For an exercise in my book I have to find all the prime ideals of $R = \left.\left\{\frac{a}{b}\;\right|\; a \in \mathbb{Z}, b \in \mathbb{N}_0 \text{ odd}\right\}\leq (\mathbb{Q},+,\cdot)$
I proceeded as follows, for $\frac{a}{b}\in R$ where $a$ is odd we know that $\frac{b}{a} \in R$, thus $\frac{a}{b}$ is a unit and thus $\left(\frac{a}{b}\right) = R$. Thus $\left(\frac{a}{b}\right)$ cannot be a prime ideal.
Now, for $\frac{a}{b} \in R$ where $a$ is even, we know that $\left(\frac{a}{b}\right)$ only contains fractions with an even numerator. Thus $(\frac{a}{b})$ is a proper ideal of $R$. Now, \begin{align*} \frac{c}{d}\cdot\frac{e}{f} \in \left(\frac{a}{b}\right)&\Rightarrow \exists \frac{x}{y}\in R: \frac{c}{d}\cdot\frac{e}{f} = \frac{x}{y}\cdot\frac{a}{b}\\ & \Leftrightarrow \frac{c}{d} = \left(\frac{f}{e}\cdot\frac{x}{y}\right)\frac{a}{b}\\ &\Leftrightarrow \frac{e}{f} = \left(\frac{d}{c}\cdot\frac{x}{y}\right)\frac{a}{b}\end{align*}
If either $c$ or $e$ are odd, then the fraction with the even numerator is certainly in $\left(\frac{a}{b}\right)$, since suppose that $c$ odd, then $c \cdot y$ and thus $\frac{d}{c}\cdot\frac{x}{y} \in R$.
However, when both $c$ and $e$ are even, I'm stuck, since then both $c \cdot y$ and $e \cdot y$ are both even, so the method I used above does not work anymore.

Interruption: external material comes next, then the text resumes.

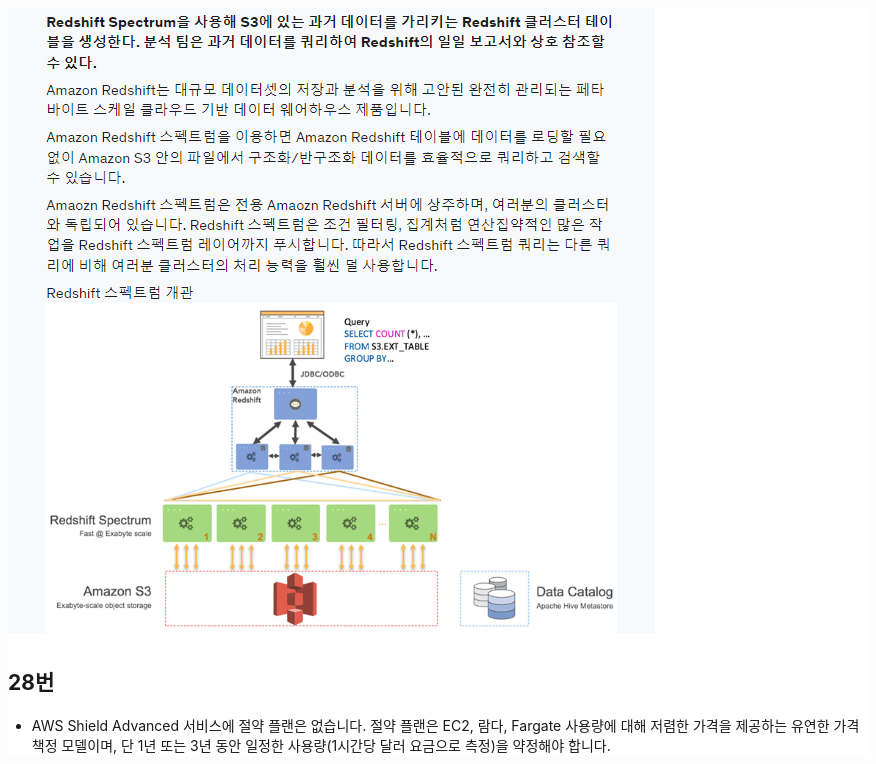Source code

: ![image-20230604194415456](../../images/오답노트/image-20230604194415456.png)

## 28번

- AWS Shield Advanced 서비스에 절약 플랜은 없습니다. 절약 플랜은 EC2, 람다, Fargate 사용량에 대해 저렴한 가격을 제공하는 유연한 가격책정 모델이며, 단 1년 또는 3년 동안 일정한 사용량(1시간당 달러 요금으로 측정)을 약정해야 합니다.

Furthermore, how can I identify whether an ideal generated by more than one element is prime without brute force checking? I tried showing that every ideal is generated by one element, but I got stuck there. Could anyone give me some tips (No complete solutions please)?
EDIT:
As a response to Arturo's answer: Suppose $\frac{x}{y}\frac{c}{d}\in R$ and suppose that $\frac{x}{y}\cdot \frac{c}{d}\in (\frac{a}{1})$ with $a \in 2\mathbb{Z}$. Thus $a=2^nr$ for some $n\geq 1$ and $r$ odd. Hence $(\frac{xc}{1})\subseteq (\frac{a}{1})$, which implies that $a\mid xy$ and thus $xy=2^ms$ with $m\geq n$. But now I do not know how to proceed.